Er hielt inne und schüttelte noch immer ungläubig den Kopf.

"Was genau meinen Sie... ähm du?"

Er zögerte und sah mich dann lächelnd an.

"Du hast wirklich keine Ahnung, wie bezaubernd du bist, oder?"

Bezaubernd? Hatte er gerade wirklich dieses Wort in Bezug auf mich verwendet? Ich zuckte mit den Schultern.

Dann lehnte er sich vor, strich mir ganz zart über meine Wange und küsste mich. Es kam so unerwartet, sodass ich im ersten Moment zurückschreckte. Doch nur einen Bruchteil einer Sekunde später, lehnte ich mich wieder nach vorne und legte meine Lippen auf seine. Ich sah, wie er die Augen schloss, also tat ich es auch.

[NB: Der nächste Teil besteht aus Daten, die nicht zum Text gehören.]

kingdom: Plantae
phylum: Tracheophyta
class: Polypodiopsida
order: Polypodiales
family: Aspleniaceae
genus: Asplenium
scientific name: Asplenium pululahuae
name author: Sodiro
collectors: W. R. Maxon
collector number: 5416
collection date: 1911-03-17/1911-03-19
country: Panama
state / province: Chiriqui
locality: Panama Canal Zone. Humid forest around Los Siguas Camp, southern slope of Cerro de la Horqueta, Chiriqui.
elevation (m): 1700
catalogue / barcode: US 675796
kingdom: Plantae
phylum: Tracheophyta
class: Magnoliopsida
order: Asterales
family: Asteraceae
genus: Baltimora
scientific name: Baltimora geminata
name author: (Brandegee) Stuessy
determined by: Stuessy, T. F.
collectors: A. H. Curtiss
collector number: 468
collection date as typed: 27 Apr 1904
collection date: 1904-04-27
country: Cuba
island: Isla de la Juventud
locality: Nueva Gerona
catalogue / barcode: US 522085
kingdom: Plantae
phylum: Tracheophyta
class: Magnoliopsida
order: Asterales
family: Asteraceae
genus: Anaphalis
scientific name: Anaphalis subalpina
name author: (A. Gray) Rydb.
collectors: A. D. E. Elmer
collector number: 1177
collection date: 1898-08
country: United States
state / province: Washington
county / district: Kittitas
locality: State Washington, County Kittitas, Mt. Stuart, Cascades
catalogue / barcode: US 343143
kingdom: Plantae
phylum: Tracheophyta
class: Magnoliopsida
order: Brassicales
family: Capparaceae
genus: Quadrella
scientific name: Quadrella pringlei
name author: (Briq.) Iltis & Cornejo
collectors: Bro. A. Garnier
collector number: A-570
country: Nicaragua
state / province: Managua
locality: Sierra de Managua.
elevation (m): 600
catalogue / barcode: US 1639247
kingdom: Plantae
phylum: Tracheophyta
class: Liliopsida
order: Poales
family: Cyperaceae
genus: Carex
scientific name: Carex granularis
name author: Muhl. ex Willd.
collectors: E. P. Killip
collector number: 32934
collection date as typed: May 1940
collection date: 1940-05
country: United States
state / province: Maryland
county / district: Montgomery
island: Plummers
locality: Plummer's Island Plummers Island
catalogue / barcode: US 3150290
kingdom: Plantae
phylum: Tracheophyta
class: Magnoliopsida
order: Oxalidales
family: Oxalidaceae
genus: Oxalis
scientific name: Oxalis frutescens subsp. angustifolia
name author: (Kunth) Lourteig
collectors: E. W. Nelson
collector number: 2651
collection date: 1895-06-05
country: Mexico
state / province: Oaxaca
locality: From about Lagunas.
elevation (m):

Seine noch freie Hand platziert er auf meiner Hüfte.

Ich wünschte der Moment würde ewig andauern. Ich wollte in seinen Armen versinken. Obwohl heute so viel Schreckliches geschehen war, fühlte ich mich plötzlich gut und lebendig.

Erik roch wunderbar. Ich kannte das Parfum nicht, doch ich verband diesen Geruch ausschließlich mit ihm und ich liebte es. Seinen Haaren, die mittlerweile jeglichen Halt verloren hatten, sah man die Dramatik des Tages an.

Schließlich löste er sich von mir.

Wir sahen uns an und in seinem Blick lag so viel Vertrautheit und Zuneigung. Es fühlte sich plötzlich so an, als würde ich ihn schon ewig kennen. Nie im Leben hätte ich gedacht, dass er mich auf diese Art und Weise ansehen könnte.

Sämtlich Anspannung war plötzlich verflogen. Ihn so dicht vor mir zu haben, war auf einmal ganz natürlich. Als würde er für immer an meine Seite gehören.

"Du glaubst gar nicht, wie lange ich auf diesen Moment schon warte", flüsterte ich und musste schmunzeln.

Er legte seine Hand sanft auf meine Schulter und ließ die Finger dann zu meinem Gesicht wandern. Es war so unwirklich von ihm auf diese Art und Weise berührt zu werden. Ich hatte aufeinmal einen ganz anderen Mann vor mir. Einer, der in mir eine Frau sah und nicht nur seine Angestellte.

"Geht es dir schon ein bisschen besser?"

Ich hatte fast vergessen, was heute alles schon geschehen war.

"Es könnte mir nicht besser gehen", sagte ich vermutlich ein wenig zu euphorisch.

"Angesichts der Tatsache, dass heute jemand versucht hat, dich umzubringen, gibt mir diese Aussage ein wenig zu denken", sagte er nur teilweise im Scherz. "Du solltest dich wirklich ausruhen."